Estas precipitaciones, muy superiores a la media habitual para esta época del año, han contribuido a una importante recarga de los suelos agrícolas y a la mejora de la disponibilidad hídrica, según la organización agraria.
Asaja-Murcia ha destacado de forma especial la situación de la comarca del Altiplano, una de las más castigadas por la sequía estructural. En municipios como Yecla y Jumilla, las lluvias han dejado acumulados aproximados de 30 a 50 mm., cantidades que, aunque más moderadas que en otras comarcas, resultan muy valiosas para los cultivos de secano, especialmente almendro, cereal y viñedo, así como para la recuperación del perfil del suelo.

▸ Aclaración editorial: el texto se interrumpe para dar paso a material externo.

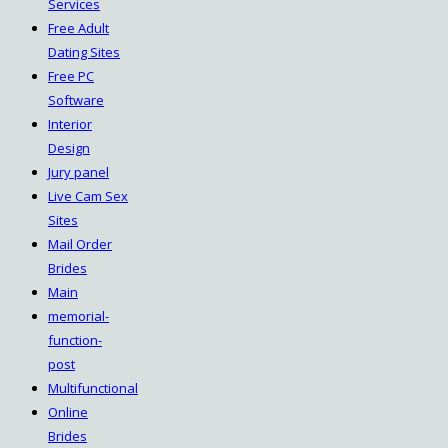
Services
Free Adult
Dating Sites
Free PC
Software
Interior
Design
Jury panel
Live Cam Sex
Sites
Mail Order
Brides
Main
memorial-
function-
post
Multifunctional
Online
Brides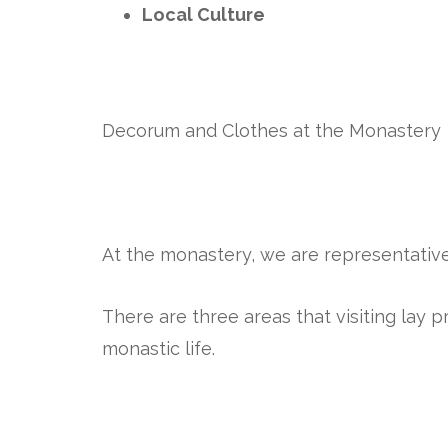
Local Culture
Decorum and Clothes at the Monastery
At the monastery, we are representativ
There are three areas that visiting lay 
monastic life.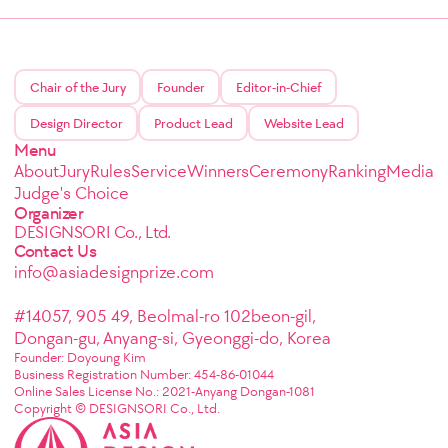
Chair of the Jury
Founder
Editor-in-Chief
Design Director
Product Lead
Website Lead
Menu
About
Jury
Rules
Service
Winners
Ceremony
Ranking
Media
Judge's Choice
Organizer
DESIGNSORI Co., Ltd.
Contact Us
info@asiadesignprize.com
#14057, 905 49, Beolmal-ro 102beon-gil,
Dongan-gu, Anyang-si, Gyeonggi-do, Korea
Founder: Doyoung Kim
Business Registration Number: 454-86-01044
Online Sales License No.: 2021-Anyang Dongan-1081
Copyright © DESIGNSORI Co., Ltd.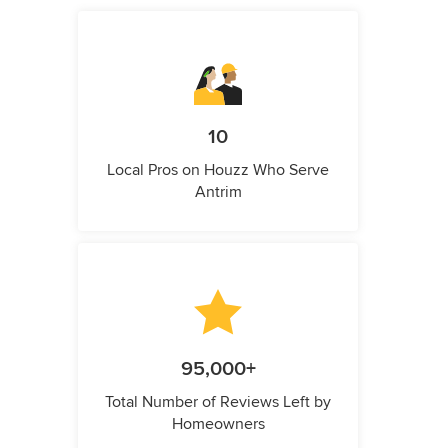
10
Local Pros on Houzz Who Serve
Antrim
95,000+
Total Number of Reviews Left by
Homeowners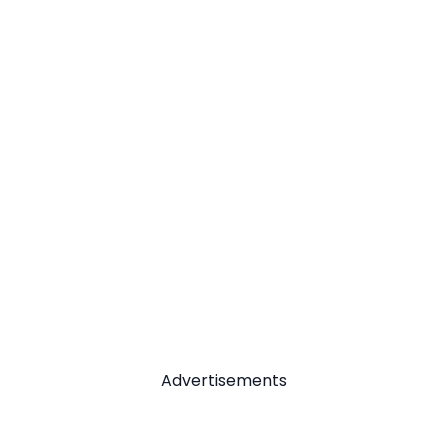
Advertisements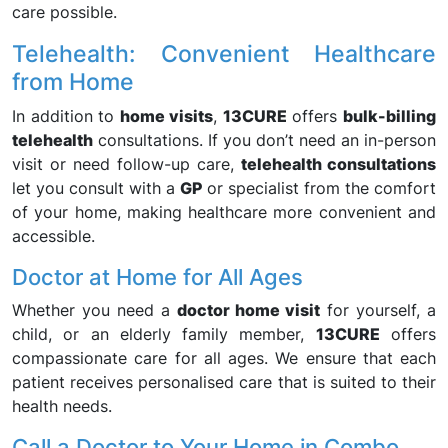
care possible.
Telehealth: Convenient Healthcare
from Home
In addition to
home visits
,
13CURE
offers
bulk-billing
telehealth
consultations. If you don’t need an in-person
visit or need follow-up care,
telehealth consultations
let you consult with a
GP
or specialist from the comfort
of your home, making healthcare more convenient and
accessible.
Doctor at Home for All Ages
Whether you need a
doctor home visit
for yourself, a
child, or an elderly family member,
13CURE
offers
compassionate care for all ages. We ensure that each
patient receives personalised care that is suited to their
health needs.
Call a Doctor to Your Home in Combo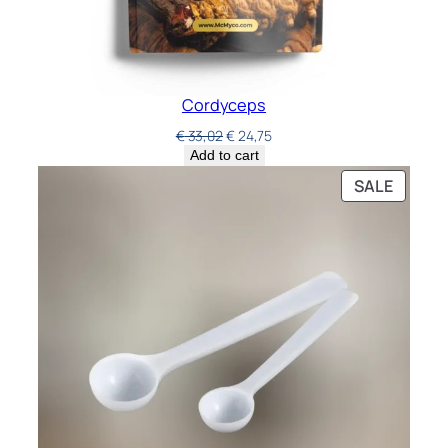
Cordyceps
€
33,02
€
24,75
Add to cart
SALE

Desde el punto de vista agronómico, la organización ha subrayado los efectos positivos en almendro, olivo, viñedo y cereal de invierno, al favorecer la acumulación de reservas hídricas y mejorar las condiciones de desarrollo de cara a la próxima campaña. En cítricos, las lluvias ayudan a mejorar el estado hídrico de las plantaciones y a reducir las necesidades de riego, siempre que exista un drenaje adecuado.
No obstante, Asaja-Murcia ha advertido de problemas puntuales de encharcamiento y asfixia radicular, especialmente en cultivos hortícolas al aire libre, así como de retrasos en labores agrícolas y dificultades de acceso a las parcelas.
Asimismo, se están evaluando posibles daños por pedrisco, registrados de forma localizada durante el episodio de inestabilidad, que podrían haber afectado a cítricos y hortalizas en determinadas zonas, pendientes aún de una valoración definitiva.
A su juicio, la elevada humedad ambiental tras las lluvias incrementa el riesgo de enfermedades fúngicas, por lo que recomienda extremar la vigilancia fitosanitaria en los próximos días.
La organización ha considerado que este episodio vuelve a poner de manifiesto la importancia de contar con infraestructuras adecuadas de drenaje y gestión del agua, que permitan aprovechar al máximo estas lluvias en una región con déficit hídrico crónico, minimizando al mismo tiempo los daños cuando se producen precipitaciones intensas.
En relación con los recursos hídricos, Asaja-Murcia ha valorado positivamente el efecto de la borrasca Emilia sobre los embalses de la cuenca del Segura, que han registrado aportaciones significativas, especialmente en los sistemas de cabecera y en los embalses reguladores. Aunque los niveles continúan siendo bajos tras años de sequía, estas lluvias suponen, en su opinión, un alivio parcial y confirman la importancia de aprovechar cada episodio de precipitación para la recuperación progresiva de las reservas.
AsajaMurcia continua recopilando información sobre el terreno y considera que este episodio vuelve a poner de manifiesto la necesidad de avanzar en infraestructuras de drenaje, laminación y gestión del agua, que permitan aprovechar al máximo las lluvias en una región estructuralmente deficitaria, reduciendo al mismo tiempo los daños cuando se producen episodios de elevada intensidad.
La organización agraria también ha recordado que episodios como el de la borrasca Emilia ponen de manifiesto la creciente exposición del sector agrario a fenómenos meteorológicos extremos, cada vez más frecuentes e intensos. En este contexto, ha insistido en la importancia estratégica de la contratación del seguro agrario como herramienta fundamental para garantizar la renta de los agricultores, protegiendo las explotaciones frente a riesgos como lluvias torrenciales, pedrisco, heladas o sequía.
Asaja-Murcia ha animado a los agricultores a revisar y adaptar sus pólizas de seguro agrario a la realidad de sus explotaciones y ha reiterado la necesidad de que las administraciones continúen reforzando el sistema de seguros agrarios, con coberturas adecuadas y primas asumibles.
La organización continúa evaluando la situación sobre el terreno y espera que se produzcan más precipitaciones beneficiosas, que contribuyan a aportar humedad a los cultivos y a mejorar las reservas hídricas de la Cuenca de Segura, que se encuentra en situación de grave escasez.